Don't Buy Neovasc Before Checking Its Margins!

Shares of Small-cap Medical Devices company Neovasc were up 30.3% during today's morning session, as the S&P 500 posted a -0.0% change. Today's upwards movement shows that investor interest in NVCN stock is strong — but how closely have they studied the company's margins?

While Neovasc's gross margins for the last year are positive, we are concerned that the company's operating margins are in the red. Gross margins take into account only the cost of revenue, or variable costs — meaning the cost directly associated with producing the products or providing the service offered by the company.

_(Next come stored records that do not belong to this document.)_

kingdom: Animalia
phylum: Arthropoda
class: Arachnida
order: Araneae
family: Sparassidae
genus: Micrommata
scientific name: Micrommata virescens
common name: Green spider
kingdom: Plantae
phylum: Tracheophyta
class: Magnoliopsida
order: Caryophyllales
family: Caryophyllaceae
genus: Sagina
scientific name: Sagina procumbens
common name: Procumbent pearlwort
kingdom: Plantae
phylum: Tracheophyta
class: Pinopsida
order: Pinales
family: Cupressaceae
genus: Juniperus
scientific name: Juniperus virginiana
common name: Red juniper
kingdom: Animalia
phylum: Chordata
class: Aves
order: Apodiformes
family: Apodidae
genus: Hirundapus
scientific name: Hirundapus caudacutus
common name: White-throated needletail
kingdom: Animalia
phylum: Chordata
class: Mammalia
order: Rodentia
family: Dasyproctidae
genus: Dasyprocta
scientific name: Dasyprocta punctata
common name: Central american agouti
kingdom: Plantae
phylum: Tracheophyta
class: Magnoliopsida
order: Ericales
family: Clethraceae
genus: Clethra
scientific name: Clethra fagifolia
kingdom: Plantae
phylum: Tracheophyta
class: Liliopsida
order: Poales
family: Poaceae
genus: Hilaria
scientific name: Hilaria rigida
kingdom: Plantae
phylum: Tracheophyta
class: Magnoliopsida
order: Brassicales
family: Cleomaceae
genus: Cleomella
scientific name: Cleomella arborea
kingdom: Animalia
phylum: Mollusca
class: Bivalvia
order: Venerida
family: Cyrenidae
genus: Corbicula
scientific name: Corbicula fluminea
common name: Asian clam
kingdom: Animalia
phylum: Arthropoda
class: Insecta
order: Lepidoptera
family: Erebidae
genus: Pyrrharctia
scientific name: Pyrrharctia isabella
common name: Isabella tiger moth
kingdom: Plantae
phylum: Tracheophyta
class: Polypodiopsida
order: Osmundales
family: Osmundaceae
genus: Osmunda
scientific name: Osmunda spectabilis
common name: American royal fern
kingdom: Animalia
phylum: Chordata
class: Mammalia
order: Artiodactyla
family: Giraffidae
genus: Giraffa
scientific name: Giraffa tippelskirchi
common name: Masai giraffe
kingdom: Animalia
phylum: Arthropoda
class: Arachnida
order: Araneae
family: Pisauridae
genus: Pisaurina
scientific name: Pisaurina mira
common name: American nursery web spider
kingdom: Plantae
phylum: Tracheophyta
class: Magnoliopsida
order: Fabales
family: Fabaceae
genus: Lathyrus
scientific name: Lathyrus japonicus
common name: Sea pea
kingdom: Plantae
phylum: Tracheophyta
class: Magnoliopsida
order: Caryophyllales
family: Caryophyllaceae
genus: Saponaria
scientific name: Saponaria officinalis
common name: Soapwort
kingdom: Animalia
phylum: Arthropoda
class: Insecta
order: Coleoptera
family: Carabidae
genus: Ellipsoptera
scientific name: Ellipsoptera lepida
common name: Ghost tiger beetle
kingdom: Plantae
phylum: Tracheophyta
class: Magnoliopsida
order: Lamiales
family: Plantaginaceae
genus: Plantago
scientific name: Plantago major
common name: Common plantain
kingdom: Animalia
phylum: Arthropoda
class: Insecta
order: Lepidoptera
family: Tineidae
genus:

Operating margins, on the other hand, take into account the company's overhead as well. Overhead, also called fixed costs, includes the company's rent, salaries for personnel not included in cost of revenue, equipment and supplies, amortization, and depreciation. Operating margins tell you about how efficiently Neovasc is run, and gross margins tell you how profitable its product line is.

Date Reported Revenue ($ MM) Cost of Revenue ($ MM) Gross Margins (%) YoY Growth (%)
2021-12-31 3 1 78.19 1.28
2020-12-31 2 0 77.2 -1.14
2019-12-31 2 0 78.09 n/a
Date Reported Total Revenue ($ MM) Operating Expenses ($ MM) Operating Margins (%) YoY Growth (%)
2021-12-31 3 31 -1153.47 35.28
2020-12-31 2 36 -1782.18 -24.53
2019-12-31 2 32 -1431.14 n/a

The table above tells us that, on average, Neovasc has not been profitable over the last four years, which should be a warning sign to prospective investors. One bright spot, however, is that the company's operating margins are growing at an average yearly rate of 5.4%.

The above analysis is intended for educational purposes only and was performed on the basis of publicly available data. It is not to be construed as a recommendation to buy or sell any security. Any buy, sell, or other recommendations mentioned in the article are direct quotations of consensus recommendations from the analysts covering the stock, and do not represent the opinions of Market Inference or its writers. Past performance, accounting data, and inferences about market position and corporate valuation are not reliable indicators of future price movements. Market Inference does not provide financial advice. Investors should conduct their own review and analysis of any company of interest before making an investment decision.